Her son, Isaiah, has autism, and said he learns better in person. Isaiah said he’s had to advocate for himself many times during the year, as he just learns better in person.

“I never get c’s, and this is one of the first years I’m getting c’s,” said Noah. “I’m just better with being in school.”

This is a big concern for Rebecca, not only for her children, but others, especially those in special education. A constant disruption in education and lifestyle has hindered learning.

“Just general education children this is sort of a black hole for them, but for children with special education…I don’t know where this goes and how try and we fix this,” she said. “For children with autism behavior disorder, communication disorders, emotional regulation difficulties, this is like the worst thing that could ever happen to them, and it’s like we’re doing it to them over, and over, and over again.”

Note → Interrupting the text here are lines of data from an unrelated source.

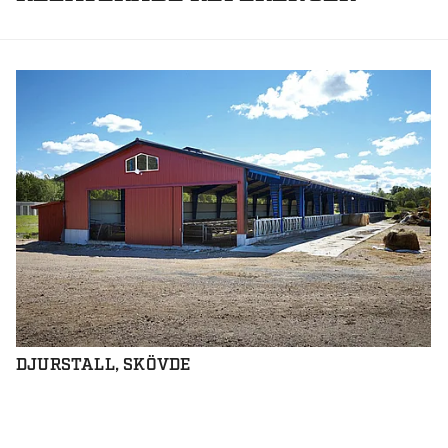
DJURSTALL, SKÖVDE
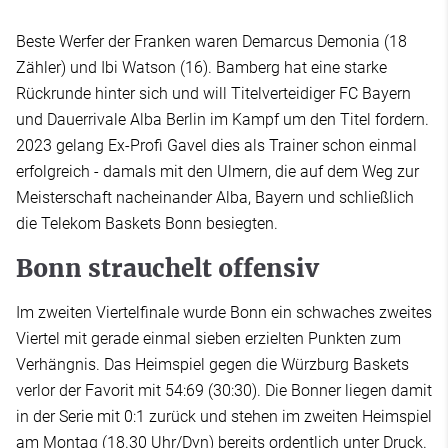
Beste Werfer der Franken waren Demarcus Demonia (18
Zähler) und Ibi Watson (16). Bamberg hat eine starke
Rückrunde hinter sich und will Titelverteidiger FC Bayern
und Dauerrivale Alba Berlin im Kampf um den Titel fordern.
2023 gelang Ex-Profi Gavel dies als Trainer schon einmal
erfolgreich - damals mit den Ulmern, die auf dem Weg zur
Meisterschaft nacheinander Alba, Bayern und schließlich
die Telekom Baskets Bonn besiegten.
Bonn strauchelt offensiv
Im zweiten Viertelfinale wurde Bonn ein schwaches zweites
Viertel mit gerade einmal sieben erzielten Punkten zum
Verhängnis. Das Heimspiel gegen die Würzburg Baskets
verlor der Favorit mit 54:69 (30:30). Die Bonner liegen damit
in der Serie mit 0:1 zurück und stehen im zweiten Heimspiel
am Montag (18.30 Uhr/Dyn) bereits ordentlich unter Druck.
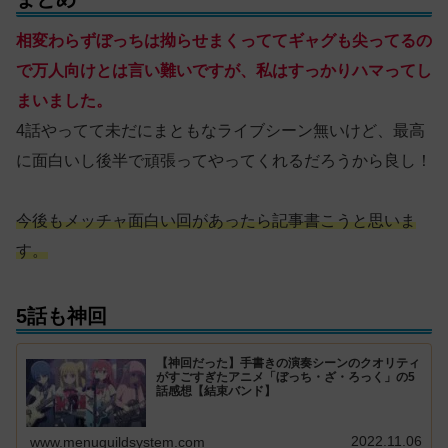
相変わらずぼっちは拗らせまくっててギャグも尖ってるの
で万人向けとは言い難いですが、私はすっかりハマってし
まいました。
4話やってて未だにまともなライブシーン無いけど、最高
に面白いし後半で頑張ってやってくれるだろうから良し！
今後もメッチャ面白い回があったら記事書こうと思いま
す。
5話も神回
【神回だった】手書きの演奏シーンのクオリティ
がすごすぎたアニメ「ぼっち・ざ・ろっく」の5
話感想【結束バンド】
2022.11.06
www.menuguildsystem.com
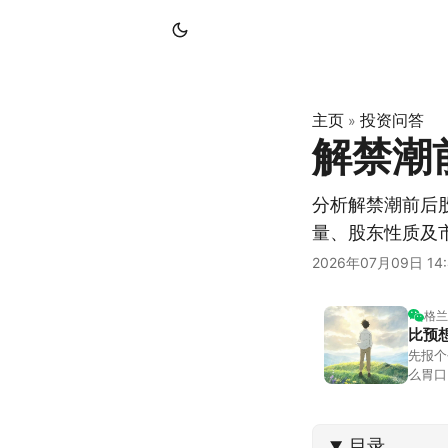
主页
投资问答
»
解禁潮
分析解禁潮前后
量、股东性质及
2026年07月09日 14:
格兰
比预
先报个
么胃口
照顾我
不大，
目录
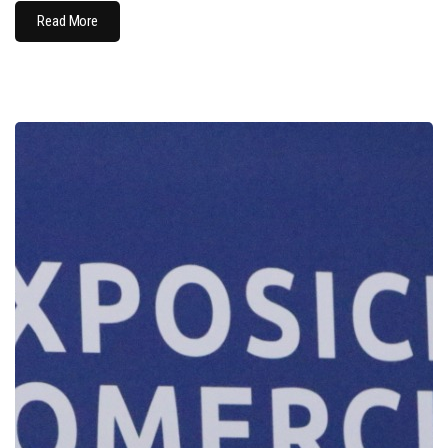
Read More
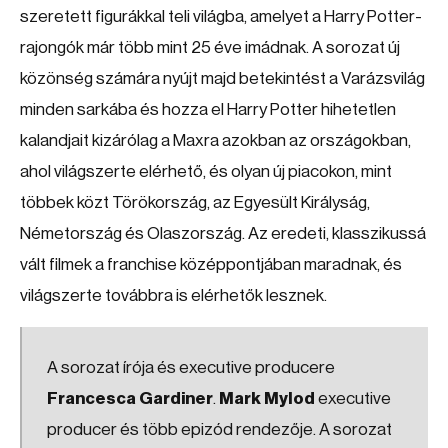
szeretett figurákkal teli világba, amelyet a Harry Potter-
rajongók már több mint 25 éve imádnak. A sorozat új
közönség számára nyújt majd betekintést a Varázsvilág
minden sarkába és hozza el Harry Potter hihetetlen
kalandjait kizárólag a Maxra azokban az országokban,
ahol világszerte elérhető, és olyan új piacokon, mint
többek közt Törökország, az Egyesült Királyság,
Németország és Olaszország. Az eredeti, klasszikussá
vált filmek a franchise középpontjában maradnak, és
világszerte továbbra is elérhetők lesznek.
A sorozat írója és executive producere
Francesca Gardiner
.
Mark Mylod
executive
producer és több epizód rendezője. A sorozat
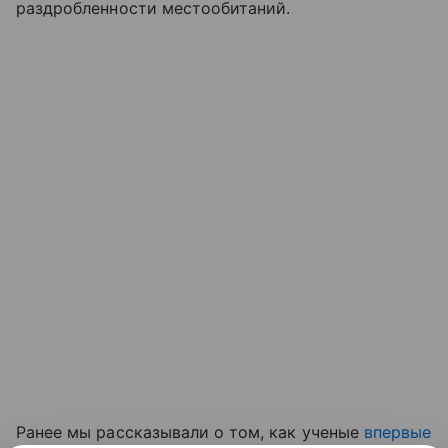
раздробленности местообитаний.
Ранее мы рассказывали о том, как ученые
впервые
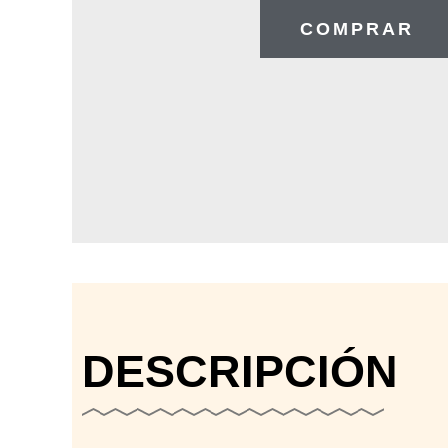
COMPRAR
DESCRIPCIÓN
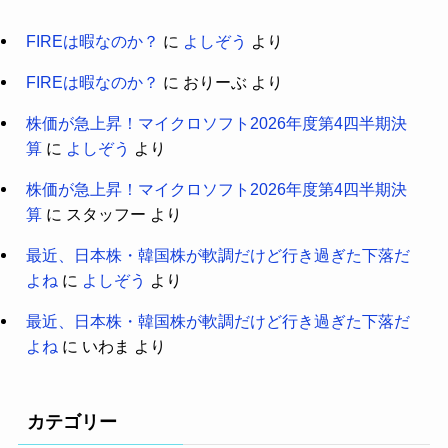
FIREは暇なのか？
に
よしぞう
より
FIREは暇なのか？
に
おりーぶ
より
株価が急上昇！マイクロソフト2026年度第4四半期決
算
に
よしぞう
より
株価が急上昇！マイクロソフト2026年度第4四半期決
算
に
スタッフー
より
最近、日本株・韓国株が軟調だけど行き過ぎた下落だ
よね
に
よしぞう
より
最近、日本株・韓国株が軟調だけど行き過ぎた下落だ
よね
に
いわま
より
カテゴリー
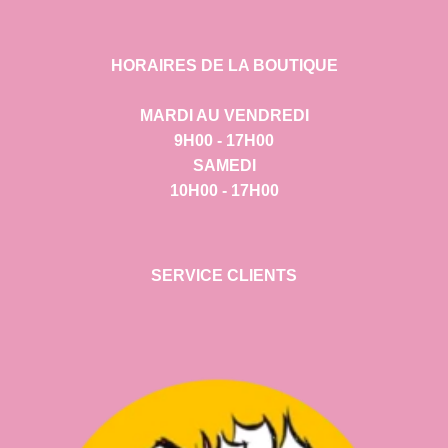
HORAIRES DE LA BOUTIQUE
MARDI AU VENDREDI
9H00 - 17H00
SAMEDI
10H00 - 17H00
SERVICE CLIENTS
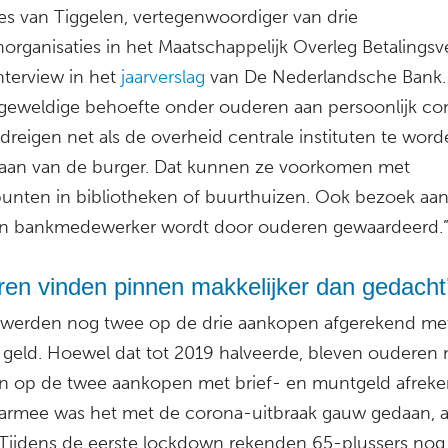
es van Tiggelen, vertegenwoordiger van drie
organisaties in het Maatschappelijk Overleg Betalingsv
nterview in het
jaarverslag
van De Nederlandsche Bank.
 geweldige behoefte onder ouderen aan persoonlijk con
reigen net als de overheid centrale instituten te word
staan van de burger. Dat kunnen ze voorkomen met
punten in bibliotheken of buurthuizen. Ook bezoek aan
n bankmedewerker wordt door ouderen gewaardeerd.
​‘Ouderen vinden pinnen makkelijker dan gedacht
 werden nog twee op de drie aankopen afgerekend me
 geld. Hoewel dat tot 2019 halveerde, bleven ouderen
én op de twee aankopen met brief- en muntgeld afreke
armee was het met de corona-uitbraak gauw gedaan, a
 Tijdens de eerste lockdown rekenden 65-plussers nog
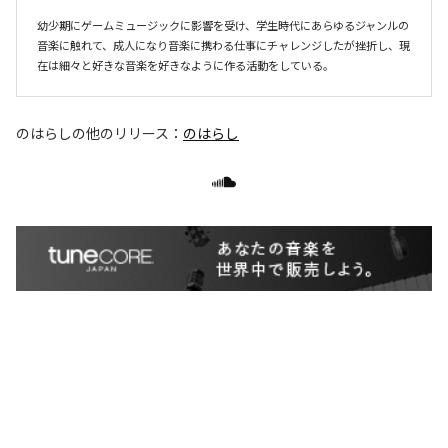
幼少期にゲームミュージックに影響を受け、学生時代にあらゆるジャンルの
音楽に触れて、成人になり音楽に携わる仕事にチャレンジしたが挫折し、現
在は細々と好きな音楽を好きなように作る活動をしている。
のはらし
の他のリリース：
のはらし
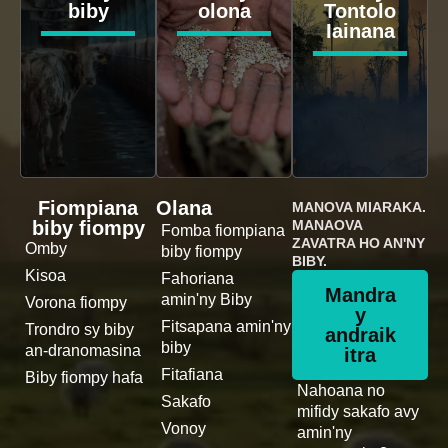
biby
olona
Tontolo
Iainana
Fiompiana
Olana
MANOVA MIARAKA.
biby fiompy
MANAOVA
Fomba fiompiana
ZAVATRA HO AN'NY
Omby
biby fiompy
BIBY.
Kisoa
Fahoriana
Mandra
amin'ny Biby
Vorona fiompy
y
Fitsapana amin'ny
Trondro sy biby
andraik
biby
an-dranomasina
itra
Fitafiana
Biby fiompy hafa
Nahoana no
Sakafo
mifidy sakafo avy
Vonoy
amin'ny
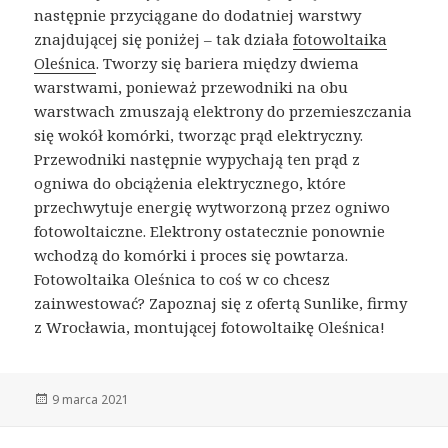
następnie przyciągane do dodatniej warstwy
znajdującej się poniżej – tak działa
fotowoltaika
Oleśnica
. Tworzy się bariera między dwiema
warstwami, ponieważ przewodniki na obu
warstwach zmuszają elektrony do przemieszczania
się wokół komórki, tworząc prąd elektryczny.
Przewodniki następnie wypychają ten prąd z
ogniwa do obciążenia elektrycznego, które
przechwytuje energię wytworzoną przez ogniwo
fotowoltaiczne. Elektrony ostatecznie ponownie
wchodzą do komórki i proces się powtarza.
Fotowoltaika Oleśnica to coś w co chcesz
zainwestować? Zapoznaj się z ofertą Sunlike, firmy
z Wrocławia, montującej fotowoltaikę Oleśnica!
Opublikowano
9 marca 2021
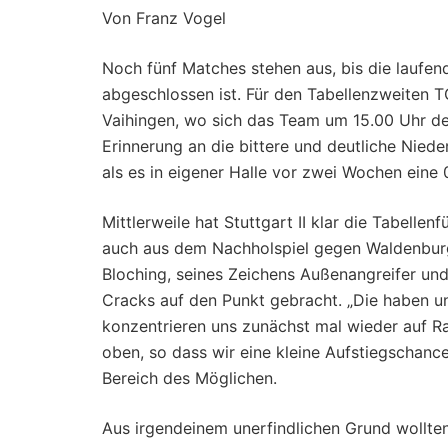
Von Franz Vogel
Noch fünf Matches stehen aus, bis die laufen
abgeschlossen ist. Für den Tabellenzweiten
Vaihingen, wo sich das Team um 15.00 Uhr der
Erinnerung an die bittere und deutliche Nied
als es in eigener Halle vor zwei Wochen eine 
Mittlerweile hat Stuttgart II klar die Tabell
auch aus dem Nachholspiel gegen Waldenburg 
Bloching, seines Zeichens Außenangreifer und
Cracks auf den Punkt gebracht. „Die haben uns
konzentrieren uns zunächst mal wieder auf Ra
oben, so dass wir eine kleine Aufstiegschance
Bereich des Möglichen.
Aus irgendeinem unerfindlichen Grund wollte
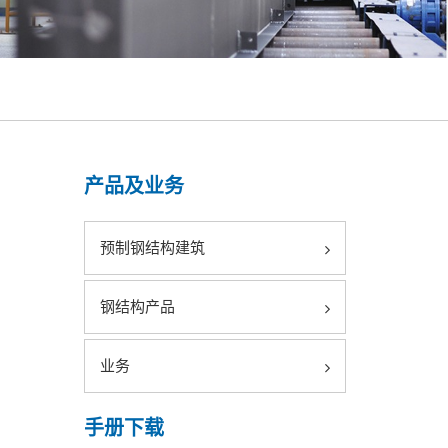
产品及业务
预制钢结构建筑
钢结构产品
业务
手册下载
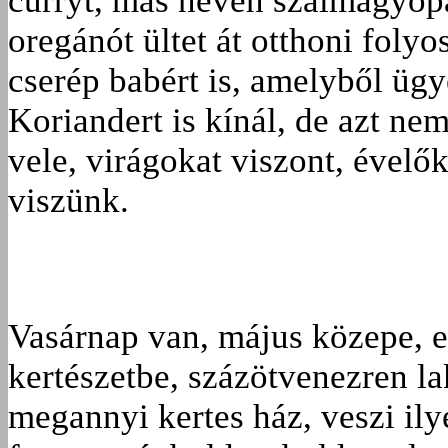
curryt, más néven szalmagyopá
oregánót ültet át otthoni foly
cserép babért is, amelyből ügy
Koriandert is kínál, de azt ne
vele, virágokat viszont, évelő
viszünk.
Vasárnap van, május közepe, e
kertészetbe, százötvenezren la
megannyi kertes ház, veszi ilye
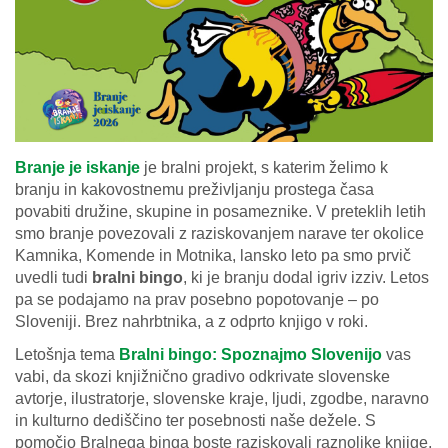
Branje je iskanje
je bralni projekt, s katerim želimo k
branju in kakovostnemu preživljanju prostega časa
povabiti družine, skupine in posameznike. V preteklih letih
smo branje povezovali z raziskovanjem narave ter okolice
Kamnika, Komende in Motnika, lansko leto pa smo prvič
uvedli tudi
bralni bingo
, ki je branju dodal igriv izziv. Letos
pa se podajamo na prav posebno popotovanje – po
Sloveniji. Brez nahrbtnika, a z odprto knjigo v roki.
Letošnja tema
Bralni bingo: Spoznajmo Slovenijo
vas
vabi, da skozi knjižnično gradivo odkrivate slovenske
avtorje, ilustratorje, slovenske kraje, ljudi, zgodbe, naravno
in kulturno dediščino ter posebnosti naše dežele. S
pomočjo Bralnega binga boste raziskovali raznolike knjige,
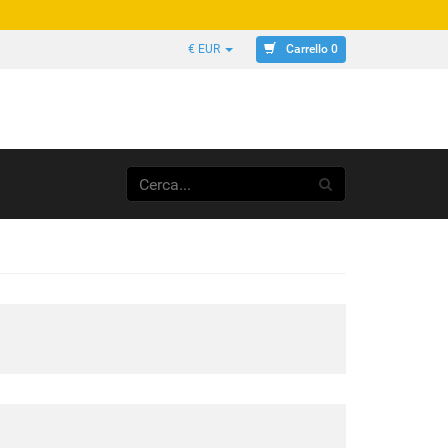
Carrello 0
€ EUR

Many kids are having a hard time accessing classes with internet and connectivity issues, including them. Having eight kids on WiFi at once just wasn’t working. There was not enough bandwidth.

“I have had every internet provider in Tucson out here,” said Rebecca.

They ended up taking their youngest ones out of school and homeschooling them—taking weight off the internet and putting it right on mom’s shoulders, something seen around the nation as more women have left the workforce to help educate their kids at home. Rebecca has kept her job, so has her husband.

“I work at night,” she said. “I have to put them to bed and then start my job.”

The family has made it work by now, getting down to a routine and separate learning spaces, but heading back to hybrid again at Amphi, as a teacher said, is like the fourth first day of school.

The family is grateful to be back in the classroom a few days a week now that Amphi has reverted back to hybrid learning. The kids said something else they missed—their friends. They said it’s been hard to meet new kids and make friends when school is all online.